Dataset records:

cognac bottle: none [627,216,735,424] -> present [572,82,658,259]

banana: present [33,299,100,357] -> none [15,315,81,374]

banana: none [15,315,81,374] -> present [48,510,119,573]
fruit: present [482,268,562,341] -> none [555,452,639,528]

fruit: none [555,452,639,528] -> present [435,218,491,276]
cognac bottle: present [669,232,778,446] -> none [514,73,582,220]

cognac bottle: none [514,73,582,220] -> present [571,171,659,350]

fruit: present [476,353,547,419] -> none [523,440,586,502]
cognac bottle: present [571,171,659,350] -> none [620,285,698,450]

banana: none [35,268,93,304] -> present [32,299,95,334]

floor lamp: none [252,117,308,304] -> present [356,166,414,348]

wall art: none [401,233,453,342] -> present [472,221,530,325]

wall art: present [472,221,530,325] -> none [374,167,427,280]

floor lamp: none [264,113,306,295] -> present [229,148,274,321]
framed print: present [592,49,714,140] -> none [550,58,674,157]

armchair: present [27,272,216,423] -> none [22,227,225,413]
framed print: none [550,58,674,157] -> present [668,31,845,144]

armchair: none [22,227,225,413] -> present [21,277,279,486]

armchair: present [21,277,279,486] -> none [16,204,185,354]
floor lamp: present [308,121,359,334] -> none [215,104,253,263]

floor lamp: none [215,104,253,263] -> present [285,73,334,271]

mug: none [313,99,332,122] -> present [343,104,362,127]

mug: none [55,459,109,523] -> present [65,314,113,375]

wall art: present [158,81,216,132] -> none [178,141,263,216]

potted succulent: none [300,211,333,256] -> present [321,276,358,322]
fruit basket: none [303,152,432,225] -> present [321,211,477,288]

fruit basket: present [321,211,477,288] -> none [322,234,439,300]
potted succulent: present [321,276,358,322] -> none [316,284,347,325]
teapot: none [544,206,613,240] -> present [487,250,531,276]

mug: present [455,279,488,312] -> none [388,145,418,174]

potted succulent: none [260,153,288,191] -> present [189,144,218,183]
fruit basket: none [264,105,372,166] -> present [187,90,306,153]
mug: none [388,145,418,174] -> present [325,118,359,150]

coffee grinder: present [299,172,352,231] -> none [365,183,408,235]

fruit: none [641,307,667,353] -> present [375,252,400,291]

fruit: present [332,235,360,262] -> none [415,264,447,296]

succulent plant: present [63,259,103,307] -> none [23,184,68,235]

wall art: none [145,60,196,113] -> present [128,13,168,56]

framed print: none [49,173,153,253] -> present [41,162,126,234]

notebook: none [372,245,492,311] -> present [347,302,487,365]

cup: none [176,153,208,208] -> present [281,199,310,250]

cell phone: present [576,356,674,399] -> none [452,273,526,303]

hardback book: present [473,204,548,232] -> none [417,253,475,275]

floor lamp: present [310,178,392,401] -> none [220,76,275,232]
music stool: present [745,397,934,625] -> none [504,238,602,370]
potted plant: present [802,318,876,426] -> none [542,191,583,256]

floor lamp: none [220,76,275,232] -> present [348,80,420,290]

[WORK ITEM]: All of the records above should be transcribed exactly.

[RESPONSE TO THE EXERCISE]:
cognac bottle: none [627,216,735,424] -> present [572,82,658,259]

banana: present [33,299,100,357] -> none [15,315,81,374]

banana: none [15,315,81,374] -> present [48,510,119,573]
fruit: present [482,268,562,341] -> none [555,452,639,528]

fruit: none [555,452,639,528] -> present [435,218,491,276]
cognac bottle: present [669,232,778,446] -> none [514,73,582,220]

cognac bottle: none [514,73,582,220] -> present [571,171,659,350]

fruit: present [476,353,547,419] -> none [523,440,586,502]
cognac bottle: present [571,171,659,350] -> none [620,285,698,450]

banana: none [35,268,93,304] -> present [32,299,95,334]

floor lamp: none [252,117,308,304] -> present [356,166,414,348]

wall art: none [401,233,453,342] -> present [472,221,530,325]

wall art: present [472,221,530,325] -> none [374,167,427,280]

floor lamp: none [264,113,306,295] -> present [229,148,274,321]
framed print: present [592,49,714,140] -> none [550,58,674,157]

armchair: present [27,272,216,423] -> none [22,227,225,413]
framed print: none [550,58,674,157] -> present [668,31,845,144]

armchair: none [22,227,225,413] -> present [21,277,279,486]

armchair: present [21,277,279,486] -> none [16,204,185,354]
floor lamp: present [308,121,359,334] -> none [215,104,253,263]

floor lamp: none [215,104,253,263] -> present [285,73,334,271]

mug: none [313,99,332,122] -> present [343,104,362,127]

mug: none [55,459,109,523] -> present [65,314,113,375]

wall art: present [158,81,216,132] -> none [178,141,263,216]

potted succulent: none [300,211,333,256] -> present [321,276,358,322]
fruit basket: none [303,152,432,225] -> present [321,211,477,288]

fruit basket: present [321,211,477,288] -> none [322,234,439,300]
potted succulent: present [321,276,358,322] -> none [316,284,347,325]
teapot: none [544,206,613,240] -> present [487,250,531,276]

mug: present [455,279,488,312] -> none [388,145,418,174]

potted succulent: none [260,153,288,191] -> present [189,144,218,183]
fruit basket: none [264,105,372,166] -> present [187,90,306,153]
mug: none [388,145,418,174] -> present [325,118,359,150]

coffee grinder: present [299,172,352,231] -> none [365,183,408,235]

fruit: none [641,307,667,353] -> present [375,252,400,291]

fruit: present [332,235,360,262] -> none [415,264,447,296]

succulent plant: present [63,259,103,307] -> none [23,184,68,235]

wall art: none [145,60,196,113] -> present [128,13,168,56]

framed print: none [49,173,153,253] -> present [41,162,126,234]

notebook: none [372,245,492,311] -> present [347,302,487,365]

cup: none [176,153,208,208] -> present [281,199,310,250]

cell phone: present [576,356,674,399] -> none [452,273,526,303]

hardback book: present [473,204,548,232] -> none [417,253,475,275]

floor lamp: present [310,178,392,401] -> none [220,76,275,232]
music stool: present [745,397,934,625] -> none [504,238,602,370]
potted plant: present [802,318,876,426] -> none [542,191,583,256]

floor lamp: none [220,76,275,232] -> present [348,80,420,290]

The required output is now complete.